Carter, in fact, might name his Treasury Secretary as early as this week. The leading contenders apparently included Economist Charles Schultze, a former Budget director under Johnson; Andrew Brimmer, perhaps the nation's most prominent black economist and a former member of the Federal Reserve Board; and Michael Blumenthal, chairman of the Bendix Corp. and a former deputy assistant Secretary of State. Another possible choice was Irving Shapiro, head of Du Pont.

Those four were among a group of 16 business and economic experts Carter summoned to Plains last week for a four-hour brainstorming session. The Commerce Secretary and the chairman of the Council of Economic Advisers, as well as several lesser economic officials, may also come from this select 16--who had the potentially unnerving experience of offering their views in one another's presence even as Carter studied them to help determine his final choices.
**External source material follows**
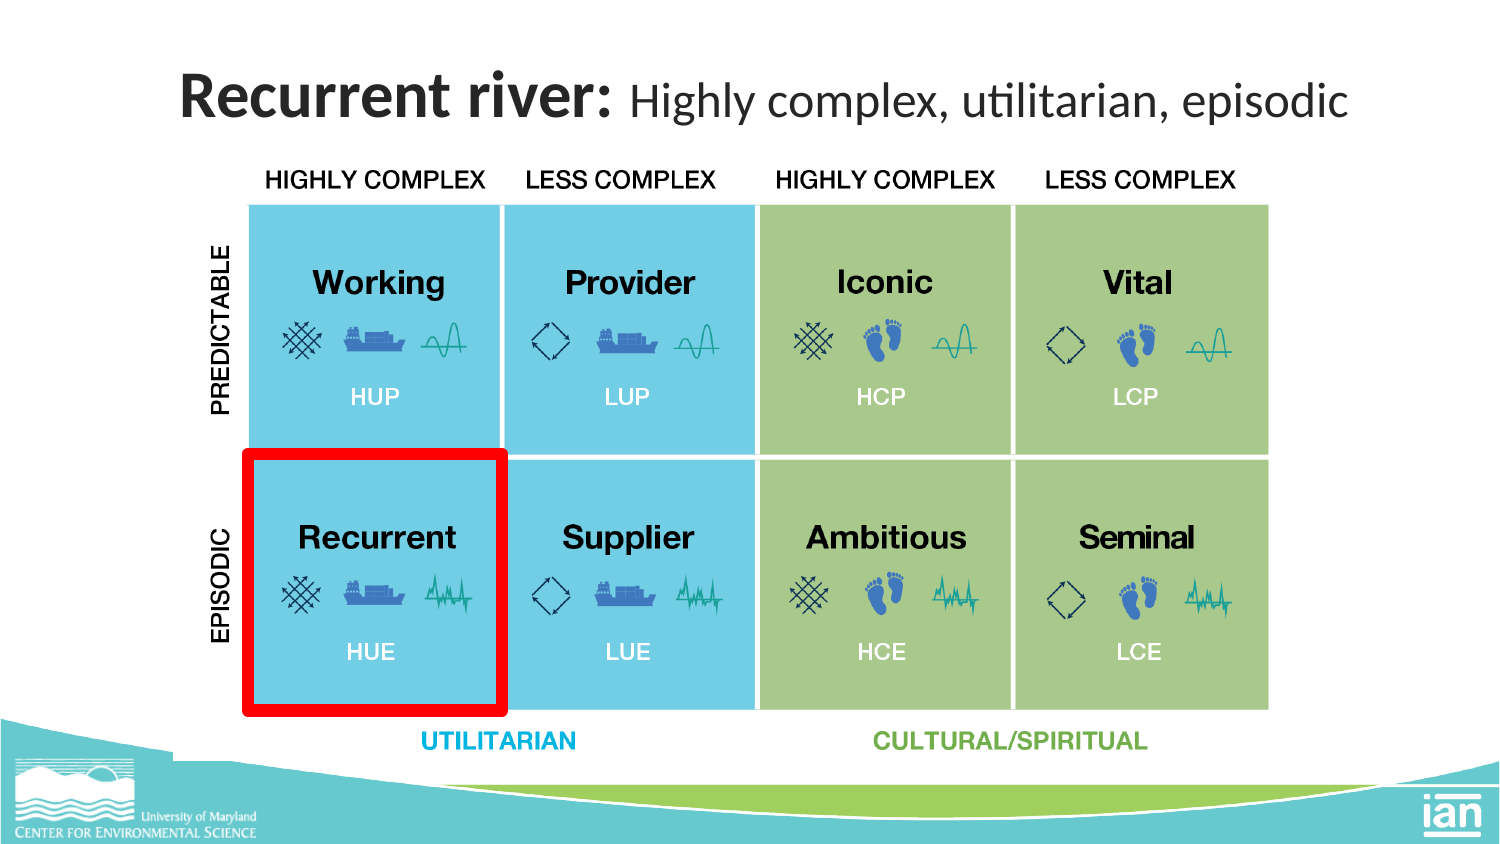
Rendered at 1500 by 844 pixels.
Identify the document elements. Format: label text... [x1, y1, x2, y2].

title Recurrent river: Highly complex, utilitarian, episodic [72, 2, 1423, 142]
picture [0, 140, 1500, 844]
Special Rapport. As a few of the experts left the meeting early, Press Secretary Jody Powell joked, "It's an elimination process up there. Every 15 minutes they take a vote, and everybody who gets less than three votes leaves." Some thought they detected a special rapport between Carter and Schultze. Most of those present had frequently been mentioned for top economic jobs in the Carter Administration, although there were a few surprises, notably Duke University Vice President Juanita M. Kreps and Laurence Lynn, professor of public policy at Harvard.

Carter has said he "hoped" to have all his Cabinet announcements made by Christmas. Compared with past incoming Administrations, the pace of the Carter transition has been somewhat sedate.* But Carter aides argue that the quality of the choices will be far more important than the speed with which they are selected.

* In 1952, Dwight Eisenhower filled his first Cabinet jobs (State, Defense, and Interior) on Nov. 20, and completed the nominating process on Dec. 1. In 1960, John Kennedy made his first Cabinet announcement (Health, Education and Welfare) on Dec. 1 and his last on Dec. 17. In 1968, Richard Nixon withheld his choices until he could present his entire Cabinet on television on Dec. 11.